Rational digit systems over finite fields and Christol's Theorem

TL;DR

This paper introduces rational digit systems over finite fields, proves their uniqueness and automaticity properties, and characterizes algebraic elements via Christol's Theorem in this context.

Contribution

It develops a new rational base representation for polynomials and Laurent series over finite fields, establishing their uniqueness, automaticity, and algebraic characterization.

Findings

Digit expansions are unique for the rational base system.

The digit strings of algebraic Laurent series are automatic.
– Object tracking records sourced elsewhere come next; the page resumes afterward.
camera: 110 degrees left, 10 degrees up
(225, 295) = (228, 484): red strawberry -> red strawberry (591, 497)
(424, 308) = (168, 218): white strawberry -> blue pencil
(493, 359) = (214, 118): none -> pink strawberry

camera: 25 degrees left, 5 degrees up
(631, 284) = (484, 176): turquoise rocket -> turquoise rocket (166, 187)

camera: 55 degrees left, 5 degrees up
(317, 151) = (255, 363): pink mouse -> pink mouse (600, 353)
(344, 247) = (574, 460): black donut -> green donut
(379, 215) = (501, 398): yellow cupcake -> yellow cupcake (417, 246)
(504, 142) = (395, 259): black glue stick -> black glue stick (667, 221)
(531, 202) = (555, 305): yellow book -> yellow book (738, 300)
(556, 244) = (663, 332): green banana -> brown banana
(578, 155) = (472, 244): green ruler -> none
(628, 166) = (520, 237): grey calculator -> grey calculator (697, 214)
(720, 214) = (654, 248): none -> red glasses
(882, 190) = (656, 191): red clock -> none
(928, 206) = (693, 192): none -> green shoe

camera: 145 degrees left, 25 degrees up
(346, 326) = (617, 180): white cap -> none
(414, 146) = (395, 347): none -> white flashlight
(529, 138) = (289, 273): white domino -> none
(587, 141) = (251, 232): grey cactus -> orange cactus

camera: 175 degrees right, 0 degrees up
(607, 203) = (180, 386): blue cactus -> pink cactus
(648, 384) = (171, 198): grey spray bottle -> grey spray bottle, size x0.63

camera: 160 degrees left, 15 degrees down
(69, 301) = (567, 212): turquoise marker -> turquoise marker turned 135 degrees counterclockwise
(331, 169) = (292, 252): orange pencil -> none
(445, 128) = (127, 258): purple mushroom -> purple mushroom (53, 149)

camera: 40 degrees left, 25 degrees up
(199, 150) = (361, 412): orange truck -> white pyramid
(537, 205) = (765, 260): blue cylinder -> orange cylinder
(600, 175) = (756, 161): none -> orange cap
A finite fields version of Christol's Theorem is established.

Abstract

Let $P, Q\in \mathbb{F}_q[X]\setminus\{0\}$ be two coprime polynomials over the finite field $\mathbb{F}_q$ with $\operatorname{deg}{P} > \operatorname{deg}{Q}$. We represent each polynomial $w$ over $\mathbb{F}_q$ by \[w=\sum_{i=0}^k\frac{s_i}{Q}{\left(\frac{P}{Q}\right)}^i\] using a rational base $P/Q$ and digits $s_i\in\mathbb{F}_q[X]$ satisfying $\operatorname{deg}{s_i} < \operatorname{deg}{P}$. Digit expansions of this type are also defined for formal Laurent series over $\mathbb{F}_q$. We prove uniqueness and automatic properties of these expansions. Although the $\omega$-language of the possible digit strings is not regular, we are able to characterize the digit expansions of algebraic elements. In particular, we give a version of Christol's Theorem by showing that the digit string of the digit expansion of a formal Laurent series is automatic if and only if the series is algebraic over $\mathbb{F}_q[X]$. Finally, we study relations between digit expansions of formal Laurent series and a finite fields version of Mahler's $3/2$-problem.